I dont know what happened.
thanks ahead
I do a sample test like is:
int arr[100];
for (int i = 0; i < 100; ++i) {
arr[i] = i*2;
}
int ans[100];
#pragma acc kernels copyin(arr[0:50], arr[50:50]), copyout(ans[100])
for (int i = 0; i < 100; ++i) {
ans[i] = arr[i];
}
for (int i = 0; i < 100; ++i) {
fprintf(stderr, "%d\t", ans[i]);
}
and find arr[0:50] do not actually copyed into device memory.
what should i do to copyin two subset of an array.
thanks.
copyin(temp2) followed by copy[in](temp2); copyin attribute ignored
as the msg says,
what can i do…:(
deeply said.-.-
I do not think i find a solution, but it is very ugly…
int *_arr = arr;
so i can use _arr instead of arr when warning occur…
but it is very slowly…
I was afraid of seeing the time
command …
any other way to do???[/code]
Hi luxuia,
No, you can’t put the same variable more than once in a data copy clause. There has to be a single base host address from which to map the host and device data.
Though, I question why you need to break apart the array this way. Can you please clarify what you mean by “as i have big data” and why you believe it needs to be split?

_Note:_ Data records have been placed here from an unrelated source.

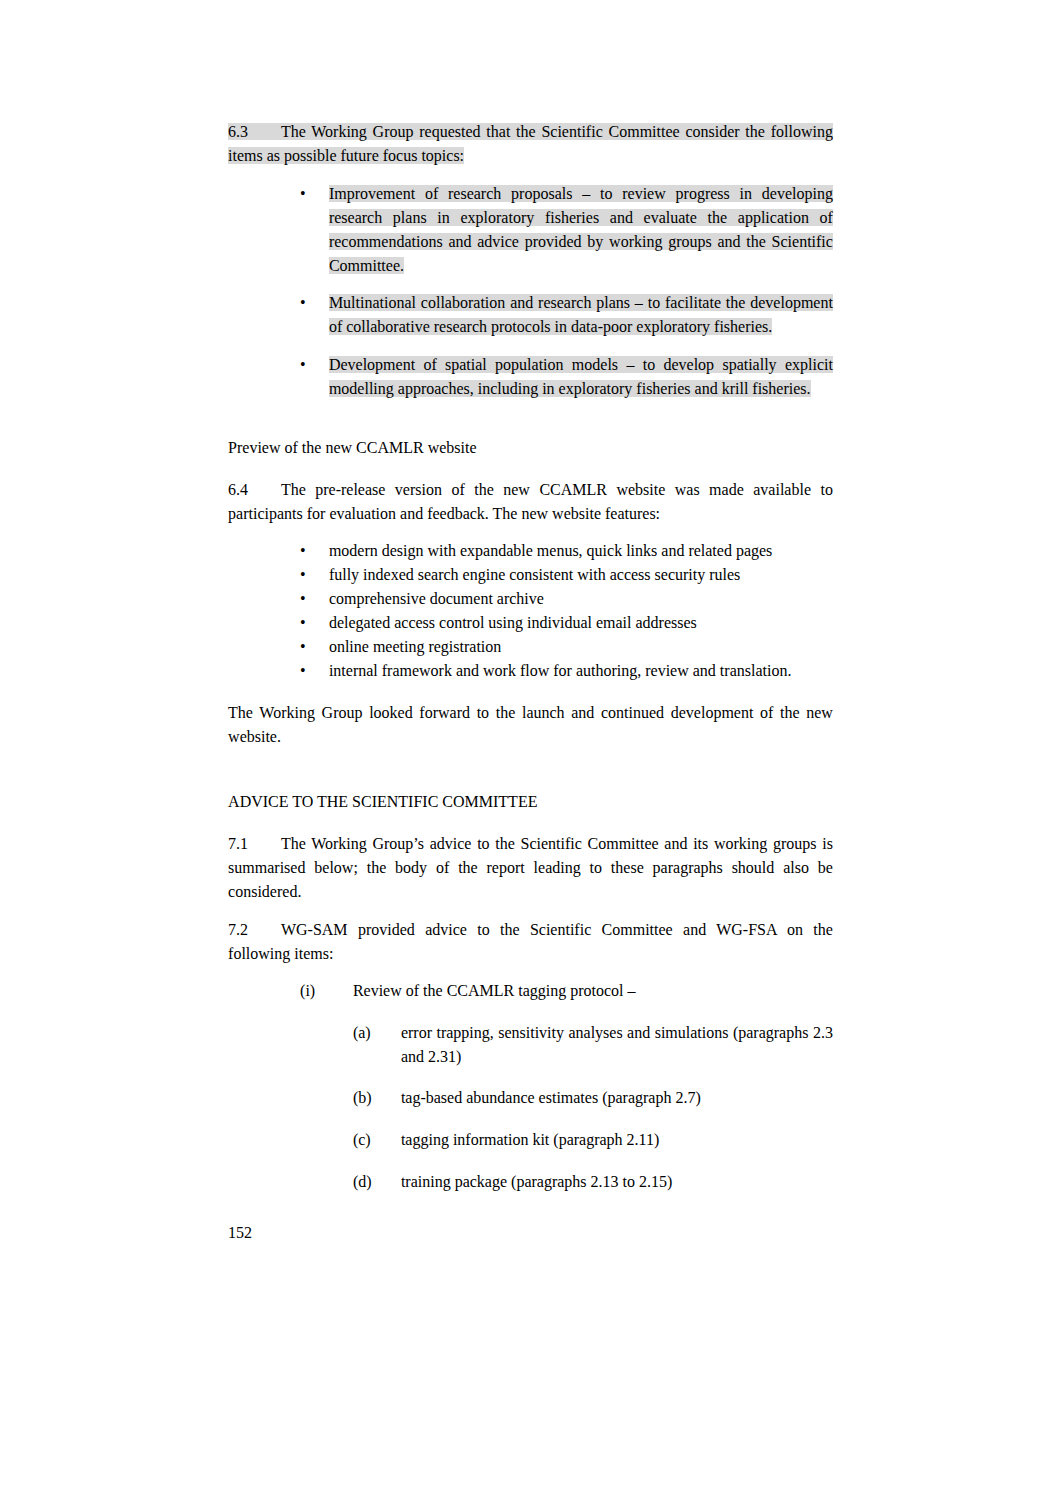6.3 The Working Group requested that the Scientific Committee consider the following items as possible future focus topics:
Improvement of research proposals – to review progress in developing research plans in exploratory fisheries and evaluate the application of recommendations and advice provided by working groups and the Scientific Committee.
Multinational collaboration and research plans – to facilitate the development of collaborative research protocols in data-poor exploratory fisheries.
Development of spatial population models – to develop spatially explicit modelling approaches, including in exploratory fisheries and krill fisheries.
Preview of the new CCAMLR website
6.4 The pre-release version of the new CCAMLR website was made available to participants for evaluation and feedback. The new website features:
modern design with expandable menus, quick links and related pages
fully indexed search engine consistent with access security rules
comprehensive document archive
delegated access control using individual email addresses
online meeting registration
internal framework and work flow for authoring, review and translation.
The Working Group looked forward to the launch and continued development of the new website.
ADVICE TO THE SCIENTIFIC COMMITTEE
7.1 The Working Group’s advice to the Scientific Committee and its working groups is summarised below; the body of the report leading to these paragraphs should also be considered.
7.2 WG-SAM provided advice to the Scientific Committee and WG-FSA on the following items:
(i) Review of the CCAMLR tagging protocol –
(a) error trapping, sensitivity analyses and simulations (paragraphs 2.3 and 2.31)
(b) tag-based abundance estimates (paragraph 2.7)
(c) tagging information kit (paragraph 2.11)
(d) training package (paragraphs 2.13 to 2.15)
152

If you don’t have enough memory on the device to hold the entire array, breaking it apart in the data clause wont help. In this case, you need to strip mine the loop into a block size that fits on the device. Something like:
% cat test_block.c
#include <stdio.h>
int main () {
const int size = 100;
int arr[size];
int ans[size];
int block_size = 50;
for (int i = 0; i < size; ++i) {
arr[i] = i*2;
}
for (int b=0; b < size; b+=block_size) {
#pragma acc kernels copyin(arr[b:block_size]), copyout(ans[b:block_size])
for (int i = b; i < b+block_size; ++i) {
ans[i] = arr[i];
}
}
for (int i = 0; i < size; ++i) {
printf("%d: %d\n", i, ans[i]);
}
exit(0);
}
sb-colgrove:/local/home/colgrove% pgcc test_block.c -acc -Minfo=accel
main:
12, Generating copyout(ans[b:block_size])
Generating copyin(arr[b:block_size])
13, Generating NVIDIA code
Generating compute capability 1.0 binary
Generating compute capability 2.0 binary
Generating compute capability 3.0 binary
14, Loop is parallelizable
Accelerator kernel generated
14, #pragma acc loop gang, vector(64) /* blockIdx.x threadIdx.x */
% setenv PGI_ACC_NOTIFY 1
% a.out
launch CUDA kernel file=../test_block.c function=main line=14 device=0 grid=1 block=64
launch CUDA kernel file=../test_block.c function=main line=14 device=0 grid=1 block=64
0: 0
1: 2
2: 4
3: 6
4: 8
5: 10
6: 12
7: 14
8: 16
....
94: 188
95: 190
96: 192
97: 194
98: 196
99: 198
Hope this helps,
Mat